His nickname for me—spoken with a warmth I’d never heard or felt—sent a rush of tingles over my arms. When his fingertips slid over my cheek, I couldn’t resist his silent plea to look back at him. Intensity burned in the green eyes focused on me. My breath hitched somewhere between my lungs and my throat as he grazed my cheekbone with his thumb. I swore his head tilted toward mine first. I was sure of it, because warm moisture fanned my lips when he whispered “You’re beautiful” right before his mouth brushed mine.

Kissing Jesse was nothing like kissing Aiden. Aiden had been forceful. Demanding. Jesse was warm and gentle. Safe. In a pulse-throbbing, make-my-knees-weak sort of way.
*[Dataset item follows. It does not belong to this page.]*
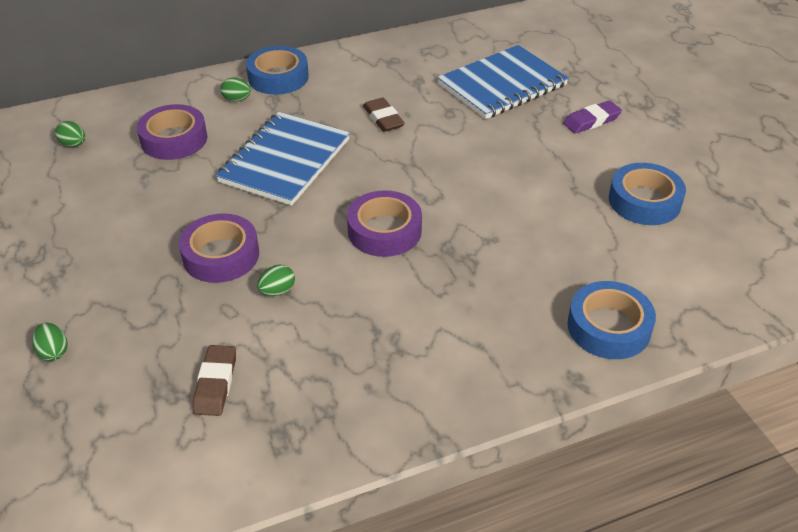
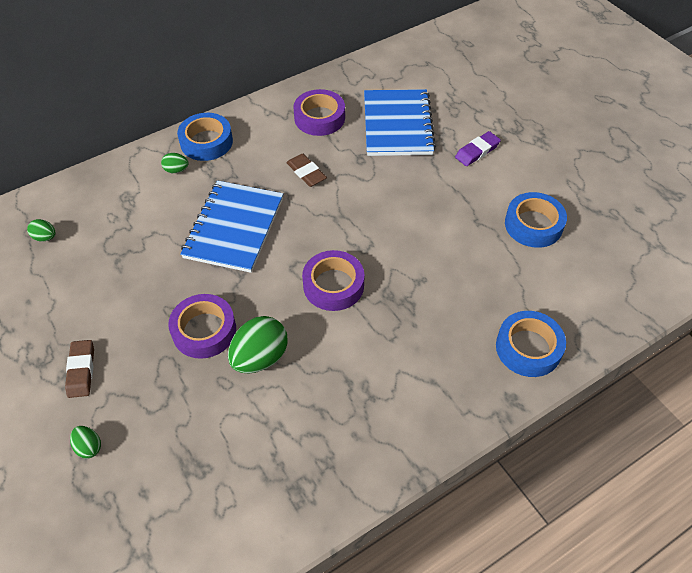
camera: 10 degrees left, 10 degrees up
purple tape [137,104,208,160] -> purple tape moved to [294,89,345,136]
brown eraser [193,345,236,416] -> brown eraser moved to [65,340,94,398]
green egg [257,265,295,296] -> green egg [228,316,288,373], size x2.00
blue notebook [437,45,569,119] -> blue notebook turned 45 degrees counterclockwise [364,89,436,156]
My hand covered his and then followed the bend of his arm to his shoulder. His other palm slid over my hip to my lower back, and I was pulled against him. Heat traveled over me, and my heart hammered as he slid his fingers into my hair, sending my hat tumbling to the ground.

The stiff bill clattered against the hardwood, and suddenly our kiss was over. Jesse stood straight, breaking all contact. His nose flared, and his eyes, wide and bright, had a wild and alarmed look.

“Sarah.” His voice cracked, and his hand cupped his neck. He studied his feet and rolled his lips together. “I shouldn’t have done that. I’m sorry.”